We sought out to explore ideas of self-regulation and narrative switching through mechanisms of action research, performance, and aesthetics workshops. A part of it was exploring the mechanisms of story editing, an autonarrative process where counter-narratives are investigated, forged, and performed.
The project was a continuation of the previous work Who's your hero? (2011) based on the cultural and social trope of the Hero and ideas about how comparisons and interconnections of stories about heroes' strengths and weaknesses can create structural and individual dialogues between young people with seemingly incompatible values.
The site of the project is a relatively young town with a seemingly small population of about 7000 people. The area is characterized by high unemployment, crime, and poor school results and a significant portion of the population is under 15 (about 30%). According to the Swedish police, Vivalla is classified as a particularly vulnerable area and between 2013-2017 an estimated 30 people, men and women traveled to Syria to fight with the Islamic State terror organization.
Our approach was to work with local organizations and individuals to find young people with different backgrounds in the area. Over a 10-month period, we created dozens of talks and workshops in Vivalla with the aim of listening to and shaping the dreams of the young vivallians through self-generated counter-narratives.
The project is based on two theoretical fields - the American anthropologist Scott Atrans's studies of sacred values and the psychologist Timothy Wilson's studies of story editing. Atran believes that, unlike the post-war economic-rationalist point of departure in a "rational actor", a strictly rational person, we should regard people as "devoted actors", ie individuals who lock their convictions about themselves and the outside world, to the extent that many are willing to die to defend it.
Atran believes that if young people are allowed to dream and visualize their opportunities, it contributes to a lesser sense of exclusion and powerlessness while increasing the sense of freedom of action and self-esteem. Story editing is about working in a multidimensional way to change individuals' narratives about themselves and their world. Timothy Wilson has in several studies worked on how new interpretations and forms can transform individuals' stories through writing and through different types of social and practical actions.

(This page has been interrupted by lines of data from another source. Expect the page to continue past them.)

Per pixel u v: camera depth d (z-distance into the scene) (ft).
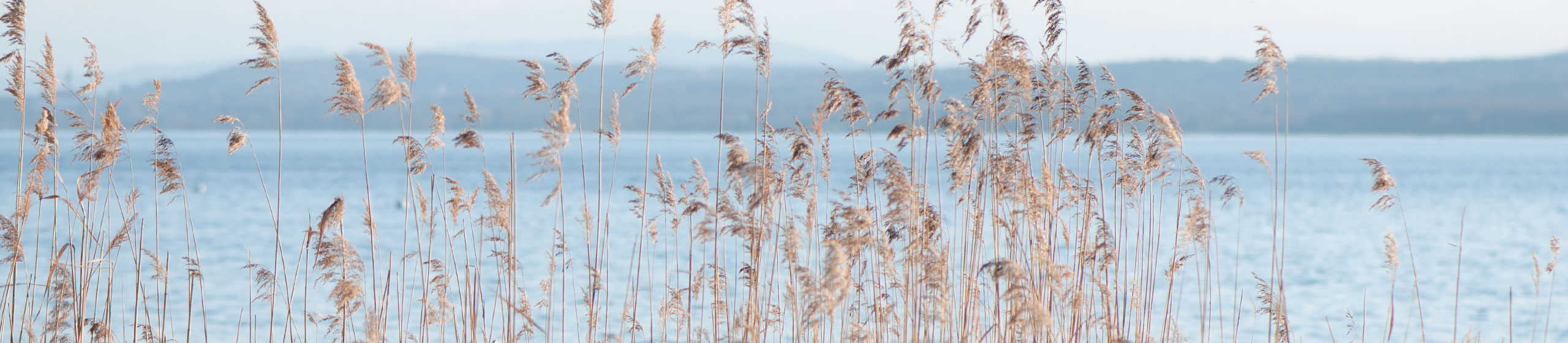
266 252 118.11
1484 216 204.85
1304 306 79.51
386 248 115.03
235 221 168.96
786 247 37.81
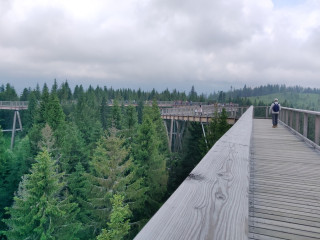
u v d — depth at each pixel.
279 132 11.47
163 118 37.94
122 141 16.88
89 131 44.44
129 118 33.12
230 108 34.81
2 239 20.02
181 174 33.22
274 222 3.02
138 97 106.88
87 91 99.12
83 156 27.64
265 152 7.09
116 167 16.53
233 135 3.73
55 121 30.84
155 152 21.41
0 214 24.08
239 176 1.70
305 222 3.03
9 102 57.56
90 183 17.00
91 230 17.62
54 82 91.38
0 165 27.84
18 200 12.76
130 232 16.59
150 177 20.59
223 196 1.33
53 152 25.73
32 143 30.33
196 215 1.09
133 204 16.83
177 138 42.31
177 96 107.94
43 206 12.37
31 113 56.22
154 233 0.90
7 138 61.00
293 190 4.07
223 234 0.95
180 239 0.88
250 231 2.81
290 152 7.07
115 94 110.81
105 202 15.53
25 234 12.59
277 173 5.03
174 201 1.22
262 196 3.82
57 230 13.32
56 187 12.84
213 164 1.99
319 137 7.47
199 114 33.31
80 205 20.48
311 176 4.82
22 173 27.94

The recurring dialogues in 2016-2017 with the young people in Vivalla resulted in studies of how destructive or violent acts could be re-established into something socially and artistically sustainable, and the beginning of a new self. This meant a shift in the narrative of acts of violence such as physical violence, graffiti, firing,and shooting with bows and arrows. This was linked to a tradition in arts, where destruction is used as a constructive method (Lucio Fontana, Niki de Saint Phalle, Roman Signer, etc.) and resulted in Heroes in Vivalla, a performance that took place in central Vivalla where a number of destructive acts were converted to something constructive and aesthetic, as the acts were performed within the context of an artistic context.
Manufacturing Heroes was realized with the funding by Kulturbryggan and the local support of Martín Mestanza from the organization Simon Viva and Folkets Hus och Parker in Vivalla.